§ DATASET RECORDS:
============
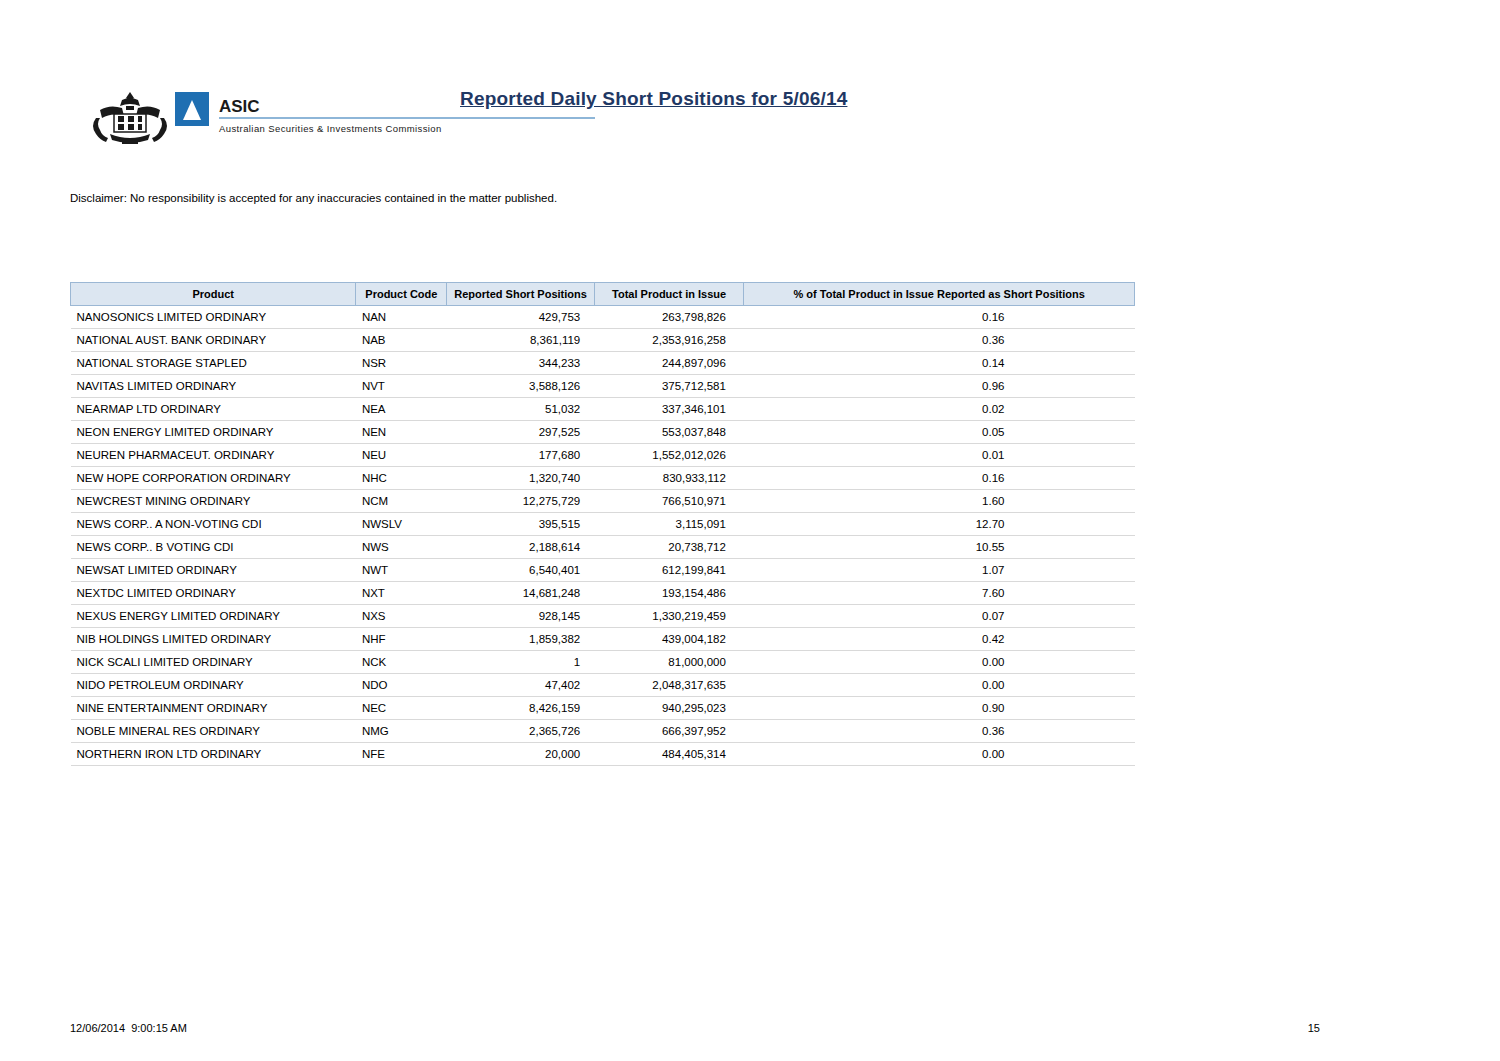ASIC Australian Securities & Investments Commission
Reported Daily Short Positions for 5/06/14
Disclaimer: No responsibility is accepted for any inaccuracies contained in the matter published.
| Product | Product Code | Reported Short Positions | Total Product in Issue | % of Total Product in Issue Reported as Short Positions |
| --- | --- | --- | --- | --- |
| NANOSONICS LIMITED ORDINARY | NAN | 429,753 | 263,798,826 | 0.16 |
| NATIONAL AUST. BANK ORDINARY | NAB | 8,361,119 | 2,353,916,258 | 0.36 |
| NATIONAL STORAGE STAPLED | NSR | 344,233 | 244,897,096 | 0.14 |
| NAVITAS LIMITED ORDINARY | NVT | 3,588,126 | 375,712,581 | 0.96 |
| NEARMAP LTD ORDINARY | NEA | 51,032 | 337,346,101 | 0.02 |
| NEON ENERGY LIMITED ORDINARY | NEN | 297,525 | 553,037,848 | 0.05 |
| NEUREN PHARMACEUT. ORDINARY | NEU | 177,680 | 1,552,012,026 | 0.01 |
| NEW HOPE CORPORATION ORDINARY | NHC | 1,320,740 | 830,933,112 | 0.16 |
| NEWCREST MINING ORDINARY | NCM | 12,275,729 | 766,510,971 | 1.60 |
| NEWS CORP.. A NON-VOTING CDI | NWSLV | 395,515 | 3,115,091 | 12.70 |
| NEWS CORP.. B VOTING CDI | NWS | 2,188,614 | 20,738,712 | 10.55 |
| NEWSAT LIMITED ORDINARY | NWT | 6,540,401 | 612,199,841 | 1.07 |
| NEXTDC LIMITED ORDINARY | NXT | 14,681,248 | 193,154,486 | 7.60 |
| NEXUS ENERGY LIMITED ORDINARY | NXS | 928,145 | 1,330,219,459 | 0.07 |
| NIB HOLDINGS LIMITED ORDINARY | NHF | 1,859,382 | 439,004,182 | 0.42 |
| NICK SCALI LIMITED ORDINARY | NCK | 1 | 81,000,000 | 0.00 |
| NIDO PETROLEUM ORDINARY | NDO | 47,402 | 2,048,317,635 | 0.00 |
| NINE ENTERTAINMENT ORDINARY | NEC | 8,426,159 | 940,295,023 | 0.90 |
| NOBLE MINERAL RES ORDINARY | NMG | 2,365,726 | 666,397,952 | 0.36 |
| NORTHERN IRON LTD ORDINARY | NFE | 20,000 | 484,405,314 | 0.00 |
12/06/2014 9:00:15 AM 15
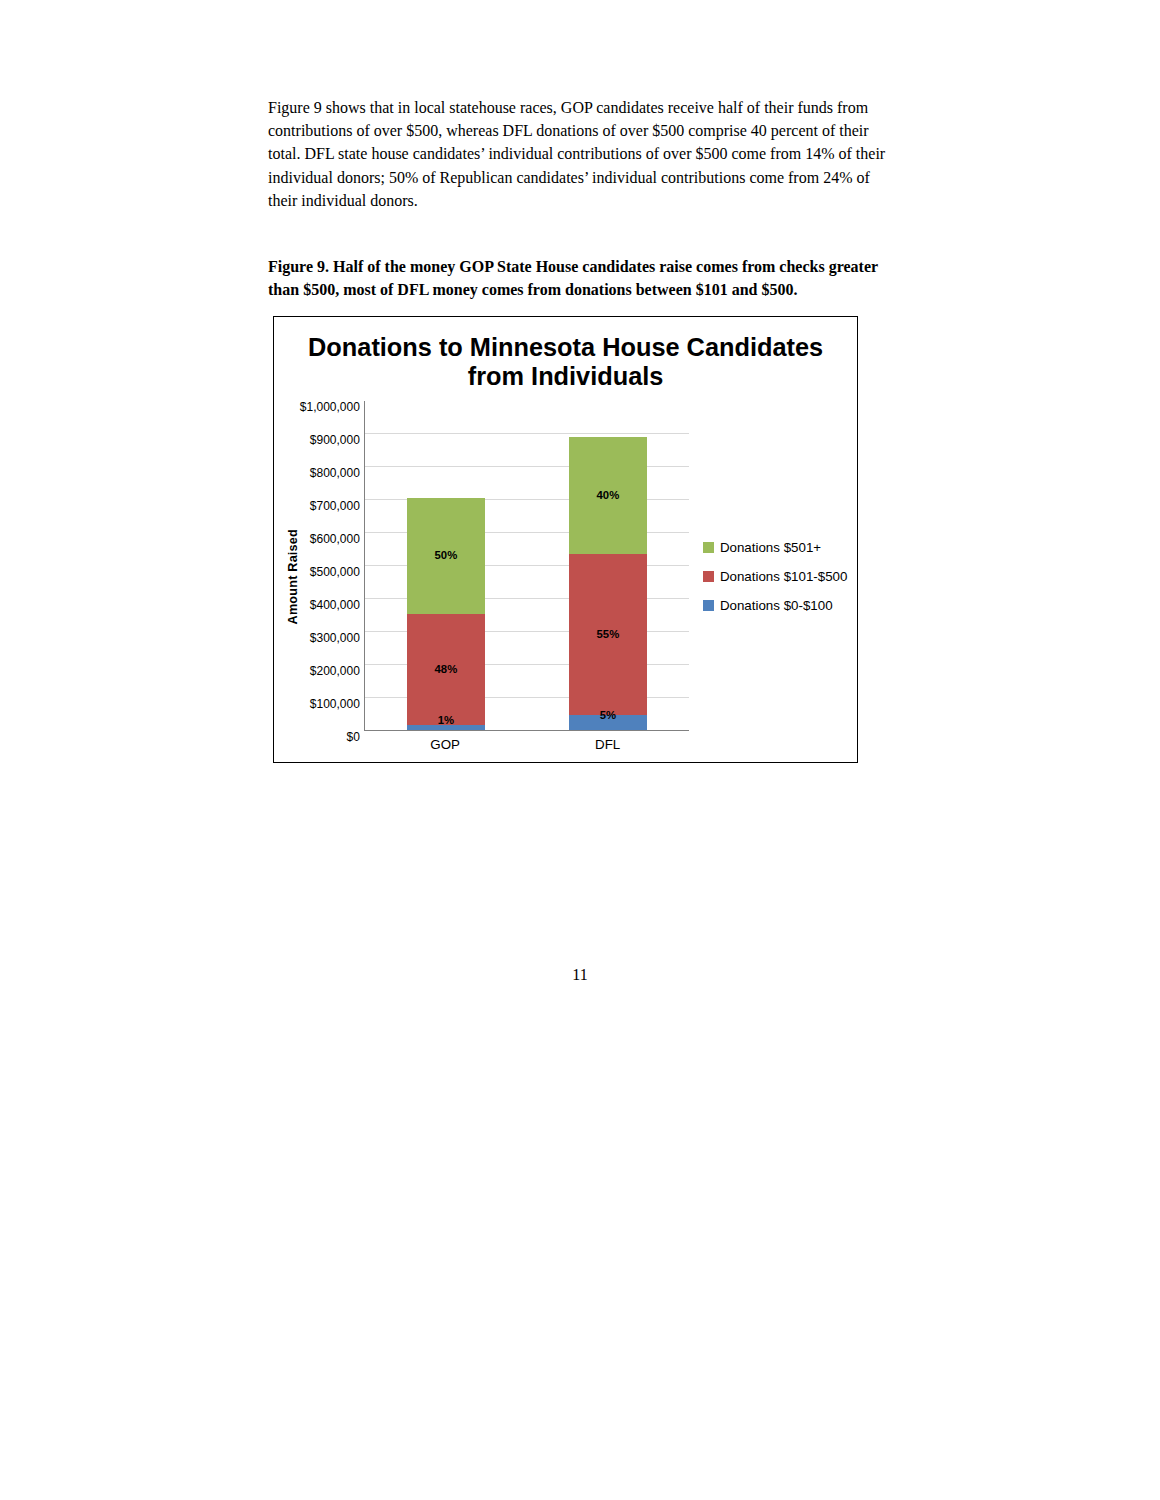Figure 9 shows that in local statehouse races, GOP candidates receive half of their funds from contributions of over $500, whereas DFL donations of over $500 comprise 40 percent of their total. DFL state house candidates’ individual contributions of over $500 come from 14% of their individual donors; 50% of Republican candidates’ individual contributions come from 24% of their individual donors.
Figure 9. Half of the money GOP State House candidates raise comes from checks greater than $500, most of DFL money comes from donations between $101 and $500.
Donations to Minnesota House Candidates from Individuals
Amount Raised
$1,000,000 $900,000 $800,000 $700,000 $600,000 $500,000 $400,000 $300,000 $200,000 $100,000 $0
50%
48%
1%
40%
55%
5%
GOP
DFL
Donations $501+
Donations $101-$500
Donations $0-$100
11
============
§ ASSIGNED TASK: All lines from the start of the entries above through the line containing "3,115,091 | 12.70 |" are to be given again exactly; the pictures are not.

§ WORKED SOLUTION:
ASIC Australian Securities & Investments Commission
Reported Daily Short Positions for 5/06/14
Disclaimer: No responsibility is accepted for any inaccuracies contained in the matter published.
| Product | Product Code | Reported Short Positions | Total Product in Issue | % of Total Product in Issue Reported as Short Positions |
| --- | --- | --- | --- | --- |
| NANOSONICS LIMITED ORDINARY | NAN | 429,753 | 263,798,826 | 0.16 |
| NATIONAL AUST. BANK ORDINARY | NAB | 8,361,119 | 2,353,916,258 | 0.36 |
| NATIONAL STORAGE STAPLED | NSR | 344,233 | 244,897,096 | 0.14 |
| NAVITAS LIMITED ORDINARY | NVT | 3,588,126 | 375,712,581 | 0.96 |
| NEARMAP LTD ORDINARY | NEA | 51,032 | 337,346,101 | 0.02 |
| NEON ENERGY LIMITED ORDINARY | NEN | 297,525 | 553,037,848 | 0.05 |
| NEUREN PHARMACEUT. ORDINARY | NEU | 177,680 | 1,552,012,026 | 0.01 |
| NEW HOPE CORPORATION ORDINARY | NHC | 1,320,740 | 830,933,112 | 0.16 |
| NEWCREST MINING ORDINARY | NCM | 12,275,729 | 766,510,971 | 1.60 |
| NEWS CORP.. A NON-VOTING CDI | NWSLV | 395,515 | 3,115,091 | 12.70 |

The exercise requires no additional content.